Özcan ayrıca, davanın ilerleyen zamanlarda hukuk fakültelerinde ders olarak anlatılacağını da kaydetti ve “Ama hukuk nasıl yapılır diye değil, nasıl yapılmaz diye okutulacaktır diye düşünüyorum. Böylesine absürt bir dava olabilir mi?

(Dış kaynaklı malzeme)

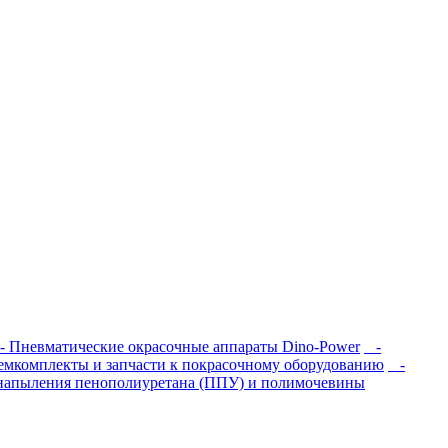
 Пневматические окрасочные аппараты Dino-Power
-
мкомплекты и запчасти к покрасочному оборудованию
-
напыления пенополиуретана (ППУ) и полимочевины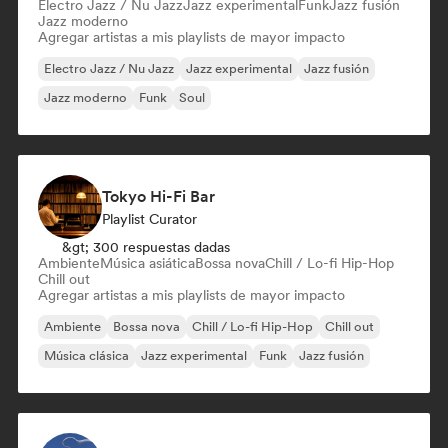
Electro Jazz / Nu Jazz
Jazz experimental
Funk
Jazz fusión
Jazz moderno
Agregar artistas a mis playlists de mayor impacto
Electro Jazz / Nu Jazz
Jazz experimental
Jazz fusión
Jazz moderno
Funk
Soul
Tokyo Hi-Fi Bar
Playlist Curator
&gt; 300 respuestas dadas
Ambiente
Música asiática
Bossa nova
Chill / Lo-fi Hip-Hop
Chill out
Agregar artistas a mis playlists de mayor impacto
Ambiente
Bossa nova
Chill / Lo-fi Hip-Hop
Chill out
Música clásica
Jazz experimental
Funk
Jazz fusión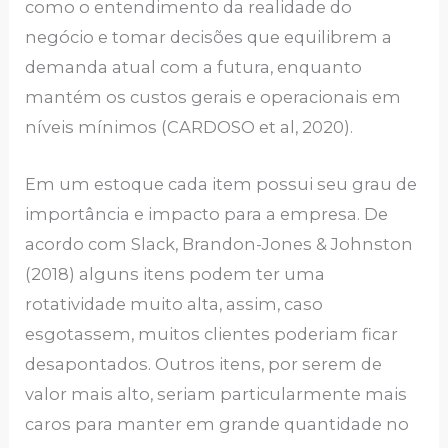
como o entendimento da realidade do
negócio e tomar decisões que equilibrem a
demanda atual com a futura, enquanto
mantém os custos gerais e operacionais em
níveis mínimos (CARDOSO et al, 2020).
Em um estoque cada item possui seu grau de
importância e impacto para a empresa. De
acordo com Slack, Brandon-Jones & Johnston
(2018) alguns itens podem ter uma
rotatividade muito alta, assim, caso
esgotassem, muitos clientes poderiam ficar
desapontados. Outros itens, por serem de
valor mais alto, seriam particularmente mais
caros para manter em grande quantidade no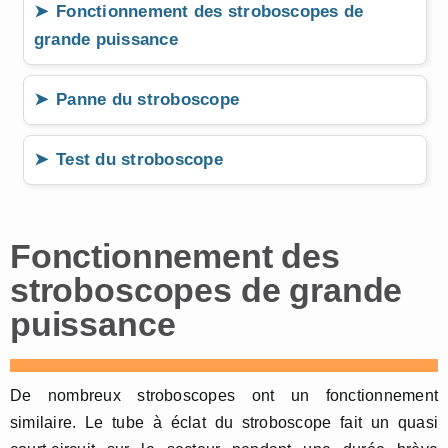
Fonctionnement des stroboscopes de
grande puissance
Panne du stroboscope
Test du stroboscope
Fonctionnement des
stroboscopes de grande
puissance
De nombreux stroboscopes ont un fonctionnement
similaire. Le tube à éclat du stroboscope fait un quasi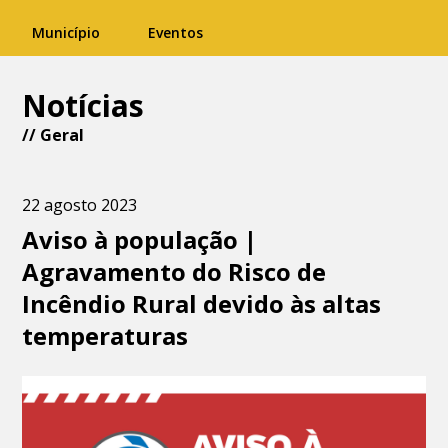
Município
Eventos
Notícias
//
Geral
22 agosto 2023
Aviso à população |
Agravamento do Risco de
Incêndio Rural devido às altas
temperaturas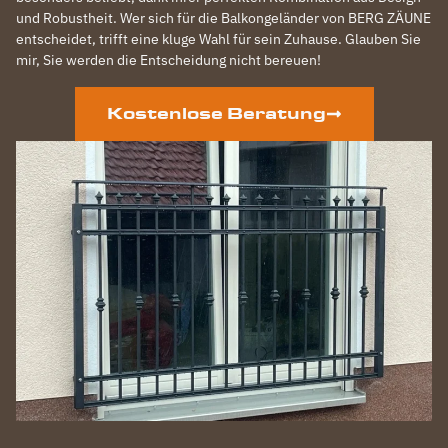
und Robustheit. Wer sich für die Balkongeländer von BERG ZÄUNE
entscheidet, trifft eine kluge Wahl für sein Zuhause. Glauben Sie
mir, Sie werden die Entscheidung nicht bereuen!
Kostenlose Beratung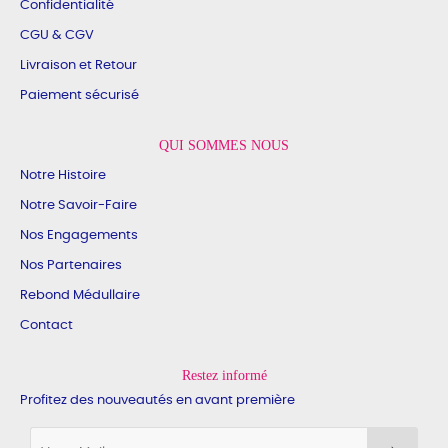
Confidentialité
CGU & CGV
Livraison et Retour
Paiement sécurisé
QUI SOMMES NOUS
Notre Histoire
Notre Savoir-Faire
Nos Engagements
Nos Partenaires
Rebond Médullaire
Contact
Restez informé
Profitez des nouveautés en avant première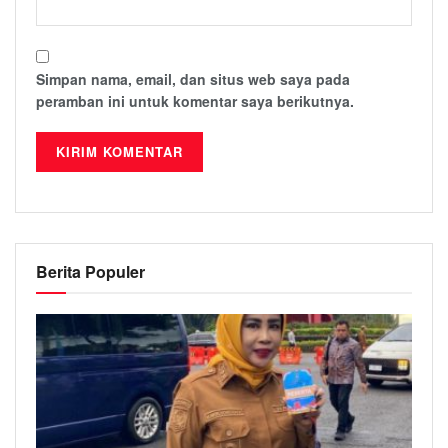
Simpan nama, email, dan situs web saya pada
peramban ini untuk komentar saya berikutnya.
Berita Populer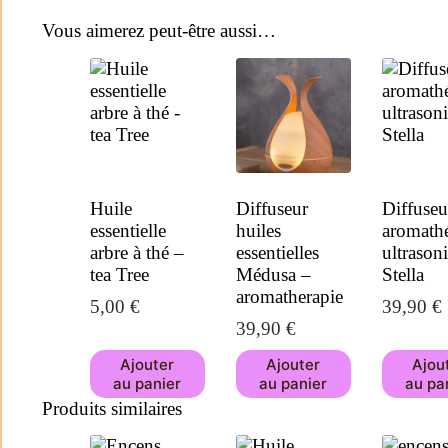
Vous aimerez peut-être aussi…
Huile
Diffuseur
Diffuseu
essentielle
huiles
aromathé
arbre à thé –
essentielles
ultrason
tea Tree
Médusa –
Stella
aromatherapie
5,00
€
39,90
€
39,90
€
Ajouter
Ajouter
Ajou
au panier
au panier
au pa
Produits similaires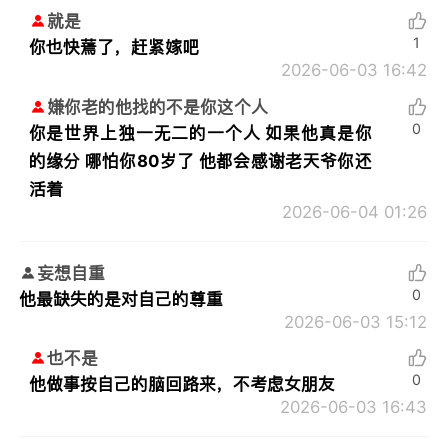
就是
1
你也快蔫了，赶紧嫁吧
2026-06-03 16:42
嫌你老的他找的不是你这个人
0
你是世界上独一无二的一个人 如果他真是你
的缘分 哪怕你80岁了 他都会感谢老天爷你还
活着
2026-06-04 01:26
妄想自重
0
他最缺失的是对自己的尊重
2026-06-03 15:12
也不是
0
他做事按自己的脑回路来，不考虑女朋友
2026-06-03 16:43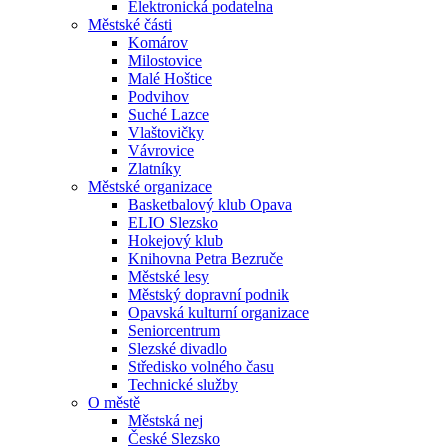
Elektronická podatelna
Městské části
Komárov
Milostovice
Malé Hoštice
Podvihov
Suché Lazce
Vlaštovičky
Vávrovice
Zlatníky
Městské organizace
Basketbalový klub Opava
ELIO Slezsko
Hokejový klub
Knihovna Petra Bezruče
Městské lesy
Městský dopravní podnik
Opavská kulturní organizace
Seniorcentrum
Slezské divadlo
Středisko volného času
Technické služby
O městě
Městská nej
České Slezsko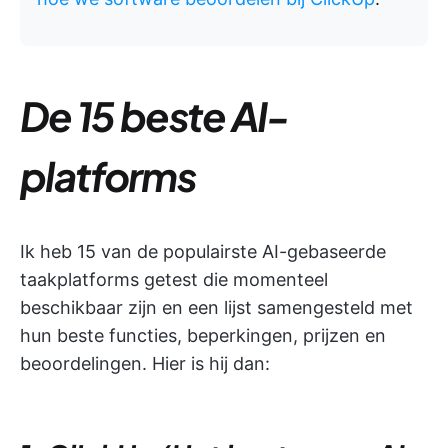
De 15 beste AI-
platforms
Ik heb 15 van de populairste AI-gebaseerde
taakplatforms getest die momenteel
beschikbaar zijn en een lijst samengesteld met
hun beste functies, beperkingen, prijzen en
beoordelingen. Hier is hij dan: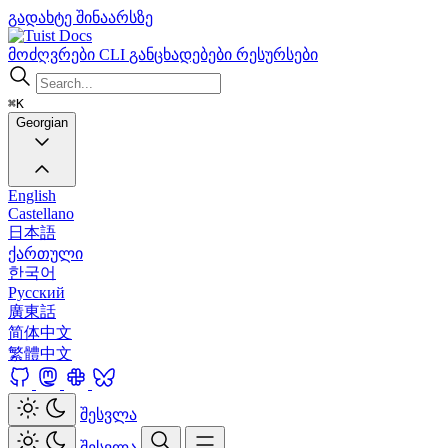
გადახტე შინაარსზე
Docs
მოძღვრები
CLI
განცხადებები
რესურსები
⌘K
Georgian
English
Castellano
日本語
ქართული
한국어
Русский
廣東話
简体中文
繁體中文
შესვლა
შესვლა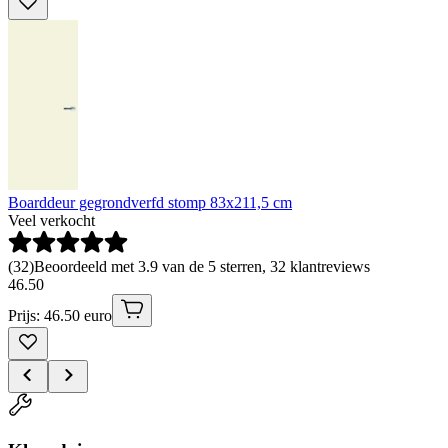
Boarddeur gegrondverfd stomp 83x211,5 cm
Veel verkocht
(
32
)
Beoordeeld met 3.9 van de 5 sterren, 32 klantreviews
46
.
50
Prijs: 46.50 euro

Savcı şöyle bir iddianame hazırlamış, her ne kadar anayasa mahkemesinin, Avrupa İnsan Hakları Mahkemesinin şu maddeleri gereğince bildirim yapılmadan, izin alınmadan, basın açıklaması, gösteri yürüyüşü yapılabilir denmesine rağmen zorlama bir maddeyle bize ceza verilmesini istiyor” dedi.

‘Herkesin düşüncelerini ifade etme özgürlüğü söz konusu’

Avukat Sevim Küçük ise, suç işlemekte olanın güvenlik güçleri olduğunu kaydedip şunları söyledi:

"Bugün ne yazık ki bir kez daha yaşam savunucuları olarak hakkımızda açılan bir davayla ilgili olarak savunma yapmak üzere geldik. Aslında savunma yapmaktan çok anayasal, yasal ve uluslararası sözleşmelerde koyulan haklarımızı dile getirmek ve haklarımıza sahip çıkmak için bir kez daha adliye önündeyiz. Arkadaşlar nükleer güç sahasına gittiklerinde ne yazık ki Anayasa’da kullanmak istedikleri halkalarını engeller nitelikte güvenlik güçleriyle karşı karşıya kalmışlardır ve herhangi bir söz söyleme fırsatı dahi tanımadan onlara karşı güç kullanmak suretiyle olay yerinden uzaklaştırmışlardır.

"Haklarında toplantı ve gösteri yürüyüşleri yasasına muhalefetten dava açılmıştır. Bugün burada talimat mahkemesinde savunmalarını verecekler. Anayasa’da da olduğu gibi vatandaşın sağlıklı bir çevrede yaşama hakları mevcuttur ve yine Anayasa’da belirttiği gibi, herkesin düşüncelerini ifade etme özgürlüğü söz konusudur. Devlete ve vatandaşa verilen yükümlülüklerden bir tanesi de çevrenin kirlenmesini engellemek ve sağlıklı bir çevre oluşturmak ve korumaktır. Burada suç işlemekte olan güvenlik güçleridir.”